Les 6 principales licences CC, en version simplifiée :
| Licence | Usage commercial | Modification autorisée | Attribution obligatoire |
| CC0 (domaine public volontaire) | ✅ Oui | ✅ Oui | ❌ Non |
| CC BY (Attribution) | ✅ Oui | ✅ Oui | ✅ Oui |
| CC BY-SA (Attribution – Partage à l’identique) | ✅ Oui | ✅ Oui, même licence | ✅ Oui |
| CC BY-ND (Attribution – Pas de modification) | ✅ Oui | ❌ Non | ✅ Oui |
| CC BY-NC (Attribution – Non commercial) | ❌ Non | ✅ Oui | ✅ Oui |
| CC BY-NC-SA/ND | ❌ Non | ❌ ou ✅ selon version | ✅ Oui |
⚠️ Une licence CC ne se devine pas : il faut vérifier la version exacte utilisée (ex. : CC BY-NC 4.0) et en respecter chaque clause.

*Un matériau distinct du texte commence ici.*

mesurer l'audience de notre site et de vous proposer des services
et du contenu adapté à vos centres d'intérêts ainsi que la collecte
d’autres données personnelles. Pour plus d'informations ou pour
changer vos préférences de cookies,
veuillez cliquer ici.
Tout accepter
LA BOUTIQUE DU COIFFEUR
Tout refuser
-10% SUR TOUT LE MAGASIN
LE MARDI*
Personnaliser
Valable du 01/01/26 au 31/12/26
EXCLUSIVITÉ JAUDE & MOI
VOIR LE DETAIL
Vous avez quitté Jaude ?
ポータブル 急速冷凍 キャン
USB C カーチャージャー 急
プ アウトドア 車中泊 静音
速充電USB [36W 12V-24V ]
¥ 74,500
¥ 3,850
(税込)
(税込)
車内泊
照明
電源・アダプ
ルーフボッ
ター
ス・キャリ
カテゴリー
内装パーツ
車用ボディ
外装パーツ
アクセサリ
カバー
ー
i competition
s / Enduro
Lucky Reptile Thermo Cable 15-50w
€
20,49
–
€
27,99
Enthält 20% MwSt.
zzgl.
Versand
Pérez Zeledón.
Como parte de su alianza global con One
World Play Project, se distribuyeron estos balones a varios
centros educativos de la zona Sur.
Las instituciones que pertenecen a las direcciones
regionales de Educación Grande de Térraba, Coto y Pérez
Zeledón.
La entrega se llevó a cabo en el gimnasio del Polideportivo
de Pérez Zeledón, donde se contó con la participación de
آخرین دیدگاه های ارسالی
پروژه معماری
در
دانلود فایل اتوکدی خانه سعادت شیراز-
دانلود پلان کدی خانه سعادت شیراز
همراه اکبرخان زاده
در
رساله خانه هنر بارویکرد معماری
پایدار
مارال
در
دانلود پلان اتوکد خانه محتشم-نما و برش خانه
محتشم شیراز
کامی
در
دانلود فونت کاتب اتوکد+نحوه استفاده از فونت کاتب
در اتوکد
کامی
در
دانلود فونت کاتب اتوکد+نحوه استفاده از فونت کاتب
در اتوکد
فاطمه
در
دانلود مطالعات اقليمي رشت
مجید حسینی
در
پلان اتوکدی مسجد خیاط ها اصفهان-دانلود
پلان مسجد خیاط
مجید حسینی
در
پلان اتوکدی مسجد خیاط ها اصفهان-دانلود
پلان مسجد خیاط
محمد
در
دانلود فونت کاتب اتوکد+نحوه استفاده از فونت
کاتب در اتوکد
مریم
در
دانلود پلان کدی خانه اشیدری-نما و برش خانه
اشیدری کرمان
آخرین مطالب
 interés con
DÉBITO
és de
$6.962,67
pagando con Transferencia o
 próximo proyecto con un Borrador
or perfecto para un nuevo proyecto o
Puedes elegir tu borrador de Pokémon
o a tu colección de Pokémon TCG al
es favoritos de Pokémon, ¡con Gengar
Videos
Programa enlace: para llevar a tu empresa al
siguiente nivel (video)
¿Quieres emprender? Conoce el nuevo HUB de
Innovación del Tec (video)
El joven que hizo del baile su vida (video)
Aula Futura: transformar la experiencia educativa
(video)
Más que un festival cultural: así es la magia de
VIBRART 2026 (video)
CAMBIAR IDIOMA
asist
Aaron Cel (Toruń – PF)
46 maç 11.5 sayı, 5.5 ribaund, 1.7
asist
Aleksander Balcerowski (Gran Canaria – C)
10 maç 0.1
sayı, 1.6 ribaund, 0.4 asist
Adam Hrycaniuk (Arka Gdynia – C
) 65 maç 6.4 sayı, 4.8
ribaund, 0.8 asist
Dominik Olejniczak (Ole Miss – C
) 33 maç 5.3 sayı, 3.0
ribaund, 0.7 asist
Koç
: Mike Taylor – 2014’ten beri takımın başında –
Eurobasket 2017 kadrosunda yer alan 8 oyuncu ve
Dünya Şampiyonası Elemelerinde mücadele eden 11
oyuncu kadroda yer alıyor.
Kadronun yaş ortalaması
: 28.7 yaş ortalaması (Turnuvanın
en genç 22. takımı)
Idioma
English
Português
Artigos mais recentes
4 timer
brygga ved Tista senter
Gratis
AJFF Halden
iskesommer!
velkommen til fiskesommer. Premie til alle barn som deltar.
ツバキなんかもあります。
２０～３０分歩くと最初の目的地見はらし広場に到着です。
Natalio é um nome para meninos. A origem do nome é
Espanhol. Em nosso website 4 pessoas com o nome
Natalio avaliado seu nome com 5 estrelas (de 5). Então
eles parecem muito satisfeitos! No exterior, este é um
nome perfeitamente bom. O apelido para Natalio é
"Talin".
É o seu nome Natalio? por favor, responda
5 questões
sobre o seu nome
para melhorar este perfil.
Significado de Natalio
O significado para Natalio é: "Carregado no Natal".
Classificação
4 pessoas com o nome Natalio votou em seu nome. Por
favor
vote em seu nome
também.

En pratique dans un organisme de formation :
- Formateur : vous pouvez intégrer des images, vidéos ou textes sous licence CC dans vos supports à condition d’indiquer l’auteur, la source, la licence complète, et de respecter ses limites (notamment pour les usages commerciaux).
- Community manager : si la licence indique NC (Non Commercial), vous ne pouvez pas publier le visuel sur un réseau social professionnel comme LinkedIn.
- Ingénieur pédagogique : vous pouvez utiliser des ressources CC dans vos modules e-learning, mais pas les adapter si la licence est ND (Pas de dérivés).
- Responsable qualité ou juridique : vous devez pouvoir justifier l’origine et les conditions d’utilisation de toutes les ressources intégrées, notamment en cas d’audit ou de contrôle qualité (Qualiopi, CPF, etc.).
En résumé pour les licences Creative Commons
| Bonnes pratiques | À éviter |
| Vérifier la licence exacte (ex. CC BY-NC-SA 4.0) | Penser qu’une image avec « CC » est forcément libre d’usage |
| Mentionner l’auteur, la licence, et le lien vers celle-ci | Oublier d’indiquer les mentions obligatoires |
| Respecter les clauses « NC », « ND », « SA » | Modifier une image ND ou l’utiliser commercialement alors que c’est interdit |
| Favoriser les œuvres sous CC BY ou CC0 quand c’est possible | Prendre des œuvres CC sur des sites peu fiables, sans licence claire |
7. Bonnes pratiques à adopter dans les OFA, CFA et organismes de formation
| ✅ À faire | ❌ À éviter |
| Utiliser des images issues de banques fiables, avec licence claire | Copier des images depuis Google ou les réseaux sociaux |
| Lire les CGU des outils IA et respecter leurs limites | Supposer qu’une image générée est automatiquement libre de tout droit |
| Archiver les preuves de licence (capture, lien, conditions) | Publier une image sans mentionner l’auteur ou la source si c’est exigé |
| Créer ses propres visuels avec intervention humaine significative | Poster une image IA ressemblant à une marque, une célébrité, ou une œuvre connue |
| Citer l’auteur et la licence quand demandé (Creative Commons) | Utiliser sans vérification des visuels générés avec des IA open-source |
En résumé
Trouver ou créer une image ne suffit pas : il faut avoir le droit de l’utiliser.
Le droit d’auteur en France est strict mais logique : il protège les créateurs, humains. Il exige de vérifier la provenance, la licence, et les conditions d’utilisation de toute image, qu’elle soit issue d’une banque, du domaine public, ou d’une IA.
Dans un organisme de formation, respecter ces règles permet :
- D’éviter les contentieux coûteux (notamment en cas de certification qualité),
- D’incarner une éthique professionnelle,
- De protéger vos supports et vos apprenants.